━━ RECORDS SHOWN
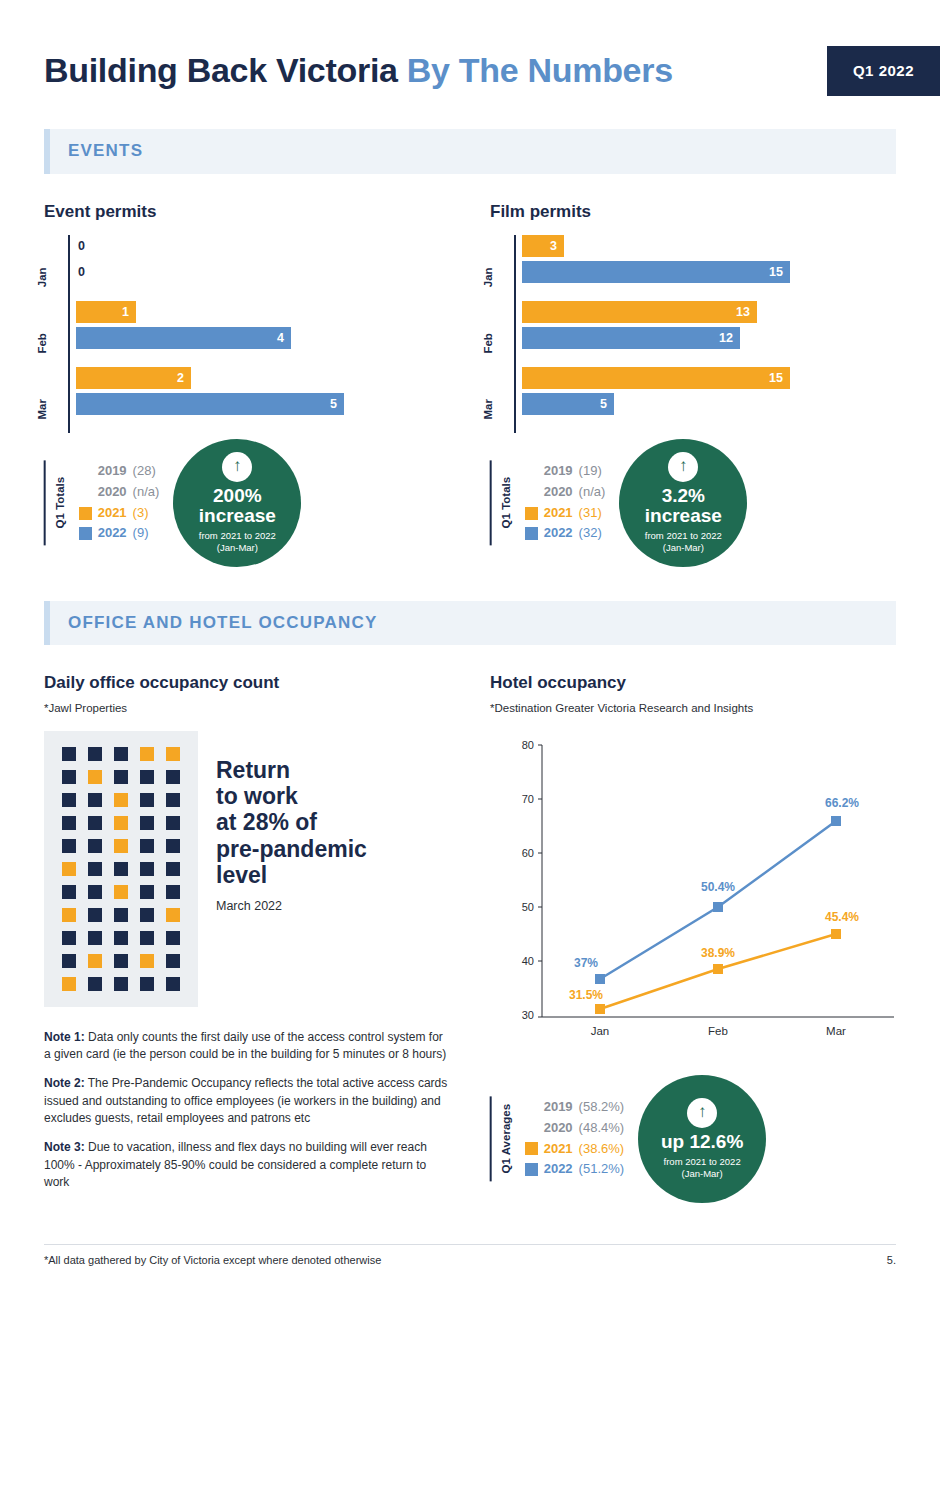Q1 2022
Building Back Victoria By The Numbers
Events
Event permits
Jan Feb Mar
0
0
1
4
2
5
Q1 Totals
2019(28)
2020(n/a)
2021(3)
2022(9)
↑
200%
increase
from 2021 to 2022
(Jan-Mar)
Film permits
Jan Feb Mar
3
15
13
12
15
5
Q1 Totals
2019(19)
2020(n/a)
2021(31)
2022(32)
↑
3.2%
increase
from 2021 to 2022
(Jan-Mar)
Office and Hotel Occupancy
Daily office occupancy count
*Jawl Properties
Return
to work
at 28% of
pre-pandemic
level
March 2022
Note 1: Data only counts the first daily use of the access control system for a given card (ie the person could be in the building for 5 minutes or 8 hours)
Note 2: The Pre-Pandemic Occupancy reflects the total active access cards issued and outstanding to office employees (ie workers in the building) and excludes guests, retail employees and patrons etc
Note 3: Due to vacation, illness and flex days no building will ever reach 100% - Approximately 85-90% could be considered a complete return to work
Hotel occupancy
*Destination Greater Victoria Research and Insights
80 70 60 50 40 30 Jan Feb Mar 37% 50.4% 66.2% 31.5% 38.9% 45.4%
Q1 Averages
2019(58.2%)
2020(48.4%)
2021(38.6%)
2022(51.2%)
↑
up 12.6%
from 2021 to 2022
(Jan-Mar)
*All data gathered by City of Victoria except where denoted otherwise
5.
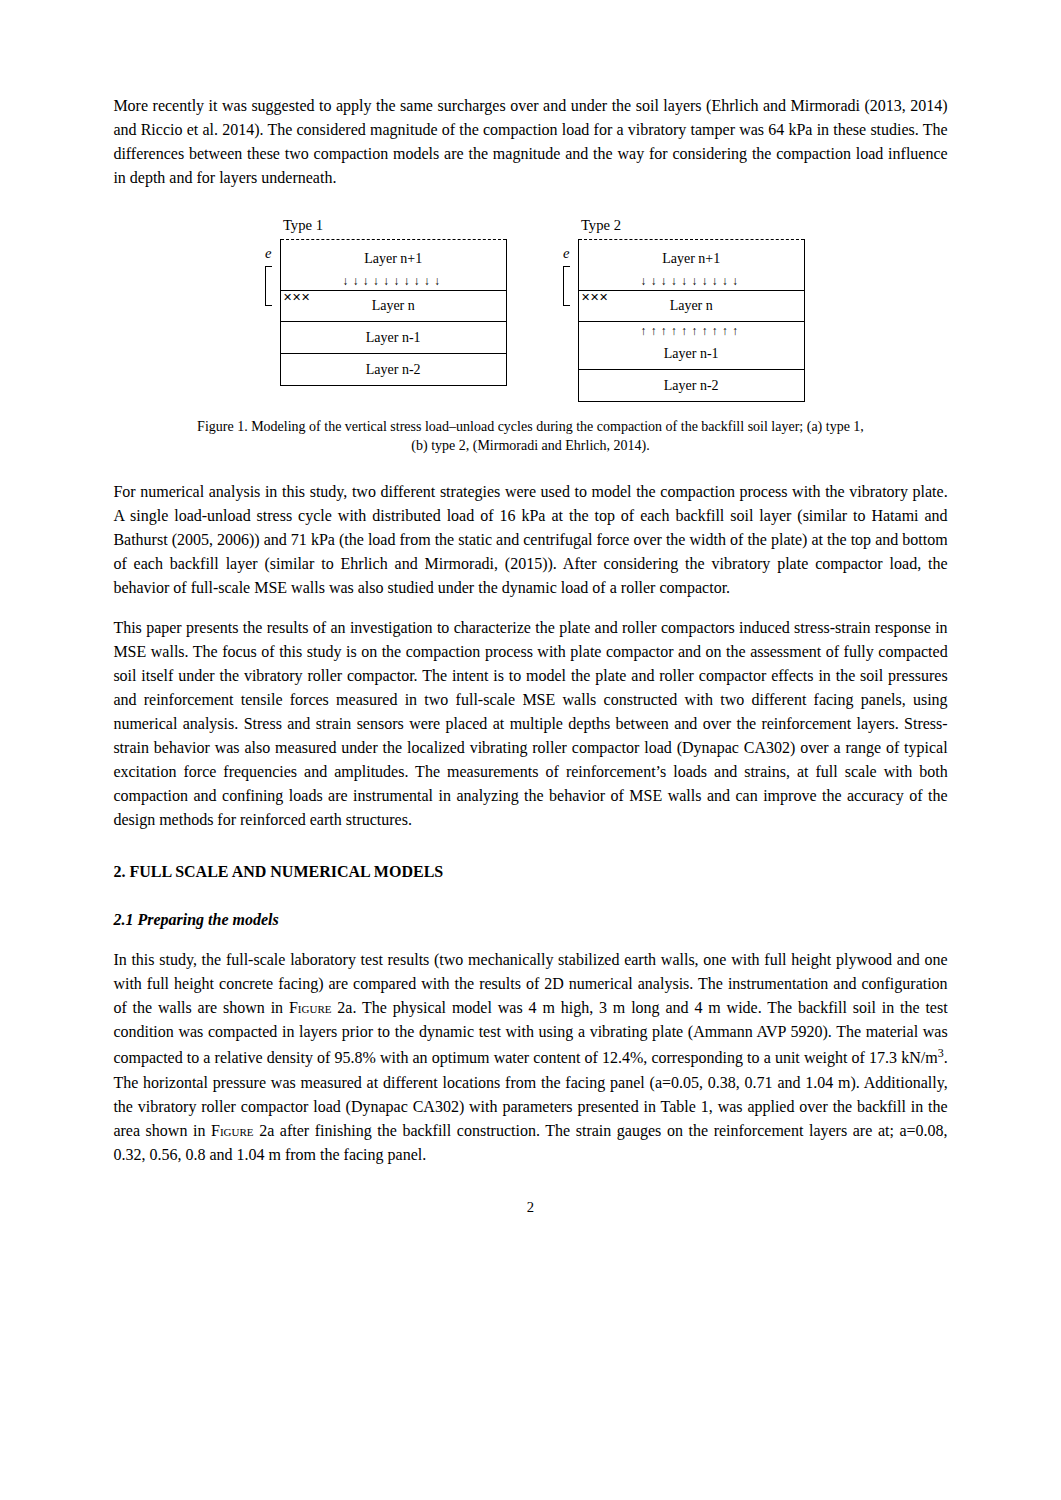More recently it was suggested to apply the same surcharges over and under the soil layers (Ehrlich and Mirmoradi (2013, 2014) and Riccio et al. 2014). The considered magnitude of the compaction load for a vibratory tamper was 64 kPa in these studies. The differences between these two compaction models are the magnitude and the way for considering the compaction load influence in depth and for layers underneath.
Type 1
e
Layer n+1
↓↓↓↓↓↓↓↓↓↓
✕✕✕Layer n
Layer n-1
Layer n-2
Type 2
e
Layer n+1
↓↓↓↓↓↓↓↓↓↓
✕✕✕Layer n
↑↑↑↑↑↑↑↑↑↑
Layer n-1
Layer n-2
Figure 1. Modeling of the vertical stress load–unload cycles during the compaction of the backfill soil layer; (a) type 1, (b) type 2, (Mirmoradi and Ehrlich, 2014).
For numerical analysis in this study, two different strategies were used to model the compaction process with the vibratory plate. A single load-unload stress cycle with distributed load of 16 kPa at the top of each backfill soil layer (similar to Hatami and Bathurst (2005, 2006)) and 71 kPa (the load from the static and centrifugal force over the width of the plate) at the top and bottom of each backfill layer (similar to Ehrlich and Mirmoradi, (2015)). After considering the vibratory plate compactor load, the behavior of full-scale MSE walls was also studied under the dynamic load of a roller compactor.
This paper presents the results of an investigation to characterize the plate and roller compactors induced stress-strain response in MSE walls. The focus of this study is on the compaction process with plate compactor and on the assessment of fully compacted soil itself under the vibratory roller compactor. The intent is to model the plate and roller compactor effects in the soil pressures and reinforcement tensile forces measured in two full-scale MSE walls constructed with two different facing panels, using numerical analysis. Stress and strain sensors were placed at multiple depths between and over the reinforcement layers. Stress-strain behavior was also measured under the localized vibrating roller compactor load (Dynapac CA302) over a range of typical excitation force frequencies and amplitudes. The measurements of reinforcement’s loads and strains, at full scale with both compaction and confining loads are instrumental in analyzing the behavior of MSE walls and can improve the accuracy of the design methods for reinforced earth structures.
2. FULL SCALE AND NUMERICAL MODELS
2.1 Preparing the models
In this study, the full-scale laboratory test results (two mechanically stabilized earth walls, one with full height plywood and one with full height concrete facing) are compared with the results of 2D numerical analysis. The instrumentation and configuration of the walls are shown in Figure 2a. The physical model was 4 m high, 3 m long and 4 m wide. The backfill soil in the test condition was compacted in layers prior to the dynamic test with using a vibrating plate (Ammann AVP 5920). The material was compacted to a relative density of 95.8% with an optimum water content of 12.4%, corresponding to a unit weight of 17.3 kN/m3. The horizontal pressure was measured at different locations from the facing panel (a=0.05, 0.38, 0.71 and 1.04 m). Additionally, the vibratory roller compactor load (Dynapac CA302) with parameters presented in Table 1, was applied over the backfill in the area shown in Figure 2a after finishing the backfill construction. The strain gauges on the reinforcement layers are at; a=0.08, 0.32, 0.56, 0.8 and 1.04 m from the facing panel.
2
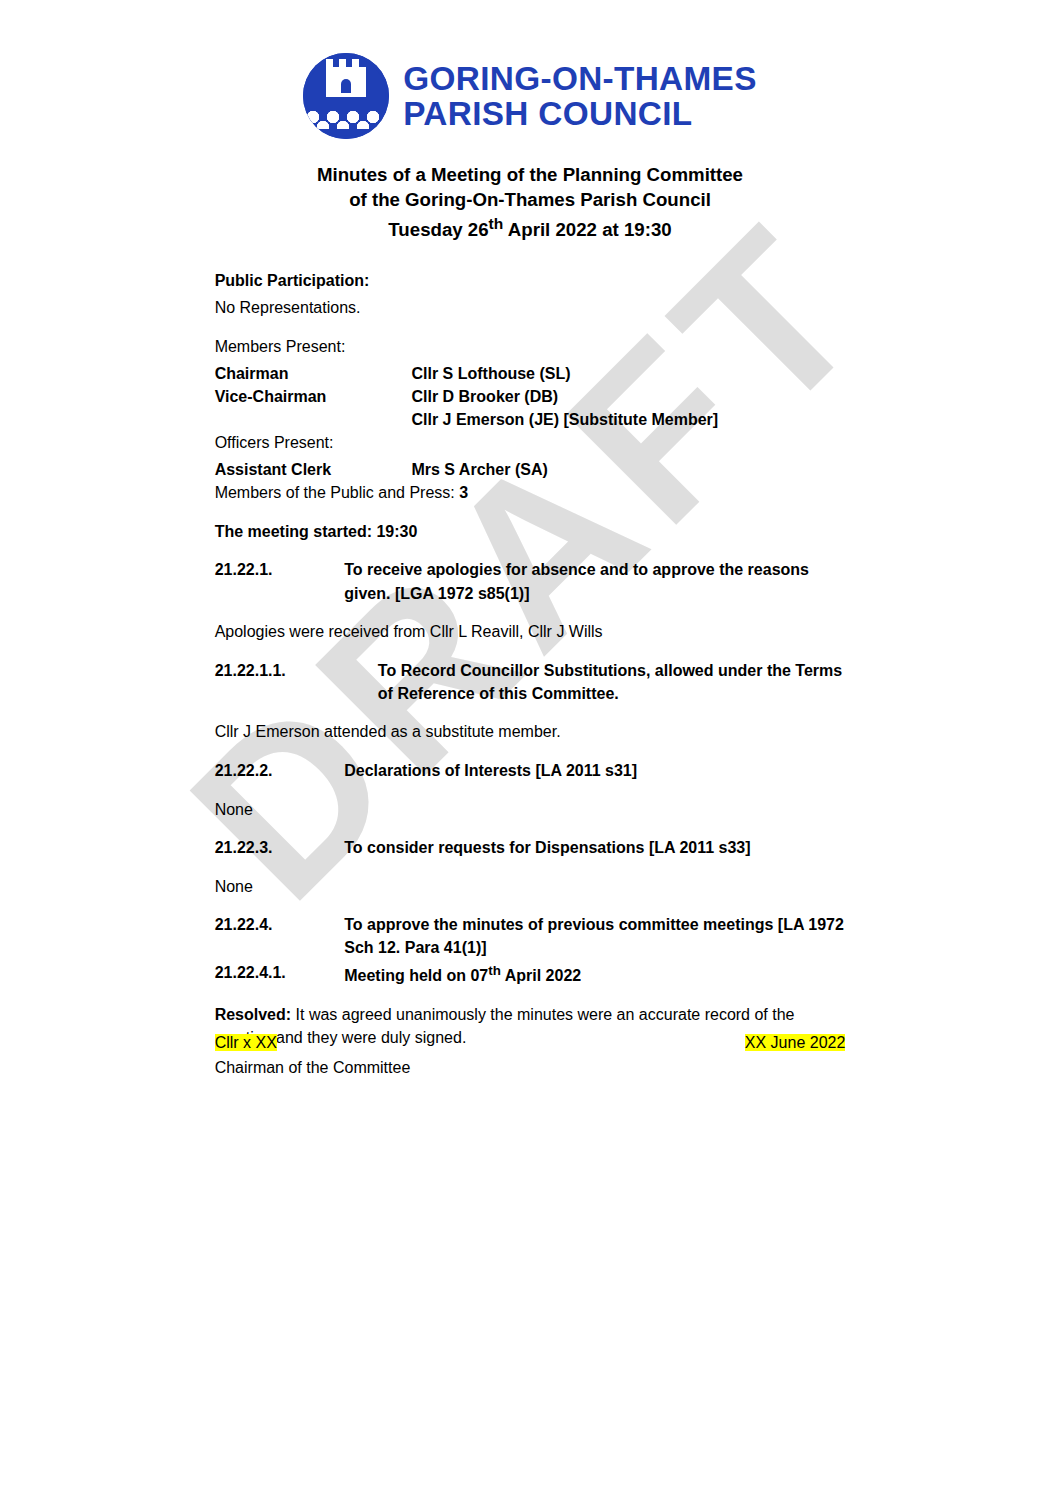DRAFT
GORING-ON-THAMES
PARISH COUNCIL
Minutes of a Meeting of the Planning Committee of the Goring-On-Thames Parish Council Tuesday 26th April 2022 at 19:30
Public Participation:
No Representations.
Members Present:
Chairman
Cllr S Lofthouse (SL)
Vice-Chairman
Cllr D Brooker (DB)
Cllr J Emerson (JE) [Substitute Member]
Officers Present:
Assistant Clerk
Mrs S Archer (SA)
Members of the Public and Press: 3
The meeting started: 19:30
21.22.1.
To receive apologies for absence and to approve the reasons given. [LGA 1972 s85(1)]
Apologies were received from Cllr L Reavill, Cllr J Wills
21.22.1.1.
To Record Councillor Substitutions, allowed under the Terms of Reference of this Committee.
Cllr J Emerson attended as a substitute member.
21.22.2.
Declarations of Interests [LA 2011 s31]
None
21.22.3.
To consider requests for Dispensations [LA 2011 s33]
None
21.22.4.
To approve the minutes of previous committee meetings [LA 1972 Sch 12. Para 41(1)]
21.22.4.1.
Meeting held on 07th April 2022
Resolved: It was agreed unanimously the minutes were an accurate record of the meeting and they were duly signed.
Cllr x XX
XX June 2022
Chairman of the Committee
━━━━
An exact copy of the entries above is required; pictures are not part of it.

Q1 2022
Building Back Victoria By The Numbers
Events
Event permits
Jan Feb Mar
0
0
1
4
2
5
Q1 Totals
2019(28)
2020(n/a)
2021(3)
2022(9)
↑
200%
increase
from 2021 to 2022
(Jan-Mar)
Film permits
Jan Feb Mar
3
15
13
12
15
5
Q1 Totals
2019(19)
2020(n/a)
2021(31)
2022(32)
↑
3.2%
increase
from 2021 to 2022
(Jan-Mar)
Office and Hotel Occupancy
Daily office occupancy count
*Jawl Properties
Return
to work
at 28% of
pre-pandemic
level
March 2022
Note 1: Data only counts the first daily use of the access control system for a given card (ie the person could be in the building for 5 minutes or 8 hours)
Note 2: The Pre-Pandemic Occupancy reflects the total active access cards issued and outstanding to office employees (ie workers in the building) and excludes guests, retail employees and patrons etc
Note 3: Due to vacation, illness and flex days no building will ever reach 100% - Approximately 85-90% could be considered a complete return to work
Hotel occupancy
*Destination Greater Victoria Research and Insights
80 70 60 50 40 30 Jan Feb Mar 37% 50.4% 66.2% 31.5% 38.9% 45.4%
Q1 Averages
2019(58.2%)
2020(48.4%)
2021(38.6%)
2022(51.2%)
↑
up 12.6%
from 2021 to 2022
(Jan-Mar)
*All data gathered by City of Victoria except where denoted otherwise
5.
More recently it was suggested to apply the same surcharges over and under the soil layers (Ehrlich and Mirmoradi (2013, 2014) and Riccio et al. 2014). The considered magnitude of the compaction load for a vibratory tamper was 64 kPa in these studies. The differences between these two compaction models are the magnitude and the way for considering the compaction load influence in depth and for layers underneath.
Type 1
e
Layer n+1
↓↓↓↓↓↓↓↓↓↓
✕✕✕Layer n
Layer n-1
Layer n-2
Type 2
e
Layer n+1
↓↓↓↓↓↓↓↓↓↓
✕✕✕Layer n
↑↑↑↑↑↑↑↑↑↑
Layer n-1
Layer n-2
Figure 1. Modeling of the vertical stress load–unload cycles during the compaction of the backfill soil layer; (a) type 1, (b) type 2, (Mirmoradi and Ehrlich, 2014).
For numerical analysis in this study, two different strategies were used to model the compaction process with the vibratory plate. A single load-unload stress cycle with distributed load of 16 kPa at the top of each backfill soil layer (similar to Hatami and Bathurst (2005, 2006)) and 71 kPa (the load from the static and centrifugal force over the width of the plate) at the top and bottom of each backfill layer (similar to Ehrlich and Mirmoradi, (2015)). After considering the vibratory plate compactor load, the behavior of full-scale MSE walls was also studied under the dynamic load of a roller compactor.
This paper presents the results of an investigation to characterize the plate and roller compactors induced stress-strain response in MSE walls. The focus of this study is on the compaction process with plate compactor and on the assessment of fully compacted soil itself under the vibratory roller compactor. The intent is to model the plate and roller compactor effects in the soil pressures and reinforcement tensile forces measured in two full-scale MSE walls constructed with two different facing panels, using numerical analysis. Stress and strain sensors were placed at multiple depths between and over the reinforcement layers. Stress-strain behavior was also measured under the localized vibrating roller compactor load (Dynapac CA302) over a range of typical excitation force frequencies and amplitudes. The measurements of reinforcement’s loads and strains, at full scale with both compaction and confining loads are instrumental in analyzing the behavior of MSE walls and can improve the accuracy of the design methods for reinforced earth structures.
2. FULL SCALE AND NUMERICAL MODELS
2.1 Preparing the models
In this study, the full-scale laboratory test results (two mechanically stabilized earth walls, one with full height plywood and one with full height concrete facing) are compared with the results of 2D numerical analysis. The instrumentation and configuration of the walls are shown in Figure 2a. The physical model was 4 m high, 3 m long and 4 m wide. The backfill soil in the test condition was compacted in layers prior to the dynamic test with using a vibrating plate (Ammann AVP 5920). The material was compacted to a relative density of 95.8% with an optimum water content of 12.4%, corresponding to a unit weight of 17.3 kN/m3. The horizontal pressure was measured at different locations from the facing panel (a=0.05, 0.38, 0.71 and 1.04 m). Additionally, the vibratory roller compactor load (Dynapac CA302) with parameters presented in Table 1, was applied over the backfill in the area shown in Figure 2a after finishing the backfill construction. The strain gauges on the reinforcement layers are at; a=0.08, 0.32, 0.56, 0.8 and 1.04 m from the facing panel.
2
DRAFT
GORING-ON-THAMES
PARISH COUNCIL
Minutes of a Meeting of the Planning Committee of the Goring-On-Thames Parish Council Tuesday 26th April 2022 at 19:30
Public Participation:
No Representations.
Members Present:
Chairman
Cllr S Lofthouse (SL)
Vice-Chairman
Cllr D Brooker (DB)
Cllr J Emerson (JE) [Substitute Member]
Officers Present:
Assistant Clerk
Mrs S Archer (SA)
Members of the Public and Press: 3
The meeting started: 19:30
21.22.1.
To receive apologies for absence and to approve the reasons given. [LGA 1972 s85(1)]
Apologies were received from Cllr L Reavill, Cllr J Wills
21.22.1.1.
To Record Councillor Substitutions, allowed under the Terms of Reference of this Committee.
Cllr J Emerson attended as a substitute member.
21.22.2.
Declarations of Interests [LA 2011 s31]
None
21.22.3.
To consider requests for Dispensations [LA 2011 s33]
None
21.22.4.
To approve the minutes of previous committee meetings [LA 1972 Sch 12. Para 41(1)]
21.22.4.1.
Meeting held on 07th April 2022
Resolved: It was agreed unanimously the minutes were an accurate record of the meeting and they were duly signed.
Cllr x XX
XX June 2022
Chairman of the Committee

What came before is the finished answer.